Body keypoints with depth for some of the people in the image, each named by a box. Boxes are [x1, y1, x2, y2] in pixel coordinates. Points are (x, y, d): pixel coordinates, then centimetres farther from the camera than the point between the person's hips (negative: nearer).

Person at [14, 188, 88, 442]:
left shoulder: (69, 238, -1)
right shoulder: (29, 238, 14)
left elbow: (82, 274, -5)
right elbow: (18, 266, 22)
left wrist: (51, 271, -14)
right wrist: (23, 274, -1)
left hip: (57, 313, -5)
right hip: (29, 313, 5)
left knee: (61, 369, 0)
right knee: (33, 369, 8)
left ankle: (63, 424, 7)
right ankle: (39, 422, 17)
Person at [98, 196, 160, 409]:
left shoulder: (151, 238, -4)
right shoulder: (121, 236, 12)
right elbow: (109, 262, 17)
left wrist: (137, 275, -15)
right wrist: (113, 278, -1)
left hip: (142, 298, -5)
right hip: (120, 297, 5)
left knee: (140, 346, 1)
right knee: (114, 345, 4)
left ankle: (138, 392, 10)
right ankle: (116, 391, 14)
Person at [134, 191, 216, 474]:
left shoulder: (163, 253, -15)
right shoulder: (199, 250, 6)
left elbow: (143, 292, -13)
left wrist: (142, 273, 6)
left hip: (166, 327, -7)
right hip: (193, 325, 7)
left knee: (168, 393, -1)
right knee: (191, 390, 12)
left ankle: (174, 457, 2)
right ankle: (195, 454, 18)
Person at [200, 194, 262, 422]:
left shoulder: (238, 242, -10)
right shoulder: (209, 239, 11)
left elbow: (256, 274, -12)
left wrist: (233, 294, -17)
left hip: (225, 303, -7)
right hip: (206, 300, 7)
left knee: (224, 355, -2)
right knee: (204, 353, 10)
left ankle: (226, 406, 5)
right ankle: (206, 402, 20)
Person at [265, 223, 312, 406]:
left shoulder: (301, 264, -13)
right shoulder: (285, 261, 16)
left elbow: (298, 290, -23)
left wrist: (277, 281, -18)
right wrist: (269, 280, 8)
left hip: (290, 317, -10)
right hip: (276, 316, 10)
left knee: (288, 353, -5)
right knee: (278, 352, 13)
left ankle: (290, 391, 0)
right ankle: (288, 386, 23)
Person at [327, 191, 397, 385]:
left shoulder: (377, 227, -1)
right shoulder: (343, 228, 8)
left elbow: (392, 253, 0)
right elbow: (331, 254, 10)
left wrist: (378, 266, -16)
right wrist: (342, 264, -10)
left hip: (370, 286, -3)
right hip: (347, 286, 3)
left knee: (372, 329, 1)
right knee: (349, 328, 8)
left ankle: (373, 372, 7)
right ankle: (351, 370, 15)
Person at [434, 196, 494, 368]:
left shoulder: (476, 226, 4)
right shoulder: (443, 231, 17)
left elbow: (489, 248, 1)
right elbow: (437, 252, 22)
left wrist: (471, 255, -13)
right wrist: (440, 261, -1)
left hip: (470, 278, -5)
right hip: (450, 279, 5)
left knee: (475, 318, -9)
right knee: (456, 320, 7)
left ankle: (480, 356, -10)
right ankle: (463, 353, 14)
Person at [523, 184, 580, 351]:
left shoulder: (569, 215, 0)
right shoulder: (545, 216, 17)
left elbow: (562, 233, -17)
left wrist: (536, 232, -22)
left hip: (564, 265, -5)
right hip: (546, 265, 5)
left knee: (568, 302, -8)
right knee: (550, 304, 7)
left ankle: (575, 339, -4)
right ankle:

___

**Problem statement:** Every entry needs to be written out again, exactly as given.

**Written answer:**
Body keypoints with depth for some of the people in the image, each named by a box. Boxes are [x1, y1, x2, y2] in pixel coordinates. Points are (x, y, d): pixel coordinates, then centimetres farther from the camera than the point between the person's hips (negative: nearer).

Person at [14, 188, 88, 442]:
left shoulder: (69, 238, -1)
right shoulder: (29, 238, 14)
left elbow: (82, 274, -5)
right elbow: (18, 266, 22)
left wrist: (51, 271, -14)
right wrist: (23, 274, -1)
left hip: (57, 313, -5)
right hip: (29, 313, 5)
left knee: (61, 369, 0)
right knee: (33, 369, 8)
left ankle: (63, 424, 7)
right ankle: (39, 422, 17)
Person at [98, 196, 160, 409]:
left shoulder: (151, 238, -4)
right shoulder: (121, 236, 12)
right elbow: (109, 262, 17)
left wrist: (137, 275, -15)
right wrist: (113, 278, -1)
left hip: (142, 298, -5)
right hip: (120, 297, 5)
left knee: (140, 346, 1)
right knee: (114, 345, 4)
left ankle: (138, 392, 10)
right ankle: (116, 391, 14)
Person at [134, 191, 216, 474]:
left shoulder: (163, 253, -15)
right shoulder: (199, 250, 6)
left elbow: (143, 292, -13)
left wrist: (142, 273, 6)
left hip: (166, 327, -7)
right hip: (193, 325, 7)
left knee: (168, 393, -1)
right knee: (191, 390, 12)
left ankle: (174, 457, 2)
right ankle: (195, 454, 18)
Person at [200, 194, 262, 422]:
left shoulder: (238, 242, -10)
right shoulder: (209, 239, 11)
left elbow: (256, 274, -12)
left wrist: (233, 294, -17)
left hip: (225, 303, -7)
right hip: (206, 300, 7)
left knee: (224, 355, -2)
right knee: (204, 353, 10)
left ankle: (226, 406, 5)
right ankle: (206, 402, 20)
Person at [265, 223, 312, 406]:
left shoulder: (301, 264, -13)
right shoulder: (285, 261, 16)
left elbow: (298, 290, -23)
left wrist: (277, 281, -18)
right wrist: (269, 280, 8)
left hip: (290, 317, -10)
right hip: (276, 316, 10)
left knee: (288, 353, -5)
right knee: (278, 352, 13)
left ankle: (290, 391, 0)
right ankle: (288, 386, 23)
Person at [327, 191, 397, 385]:
left shoulder: (377, 227, -1)
right shoulder: (343, 228, 8)
left elbow: (392, 253, 0)
right elbow: (331, 254, 10)
left wrist: (378, 266, -16)
right wrist: (342, 264, -10)
left hip: (370, 286, -3)
right hip: (347, 286, 3)
left knee: (372, 329, 1)
right knee: (349, 328, 8)
left ankle: (373, 372, 7)
right ankle: (351, 370, 15)
Person at [434, 196, 494, 368]:
left shoulder: (476, 226, 4)
right shoulder: (443, 231, 17)
left elbow: (489, 248, 1)
right elbow: (437, 252, 22)
left wrist: (471, 255, -13)
right wrist: (440, 261, -1)
left hip: (470, 278, -5)
right hip: (450, 279, 5)
left knee: (475, 318, -9)
right knee: (456, 320, 7)
left ankle: (480, 356, -10)
right ankle: (463, 353, 14)
Person at [523, 184, 580, 351]:
left shoulder: (569, 215, 0)
right shoulder: (545, 216, 17)
left elbow: (562, 233, -17)
left wrist: (536, 232, -22)
left hip: (564, 265, -5)
right hip: (546, 265, 5)
left knee: (568, 302, -8)
right knee: (550, 304, 7)
left ankle: (575, 339, -4)
right ankle:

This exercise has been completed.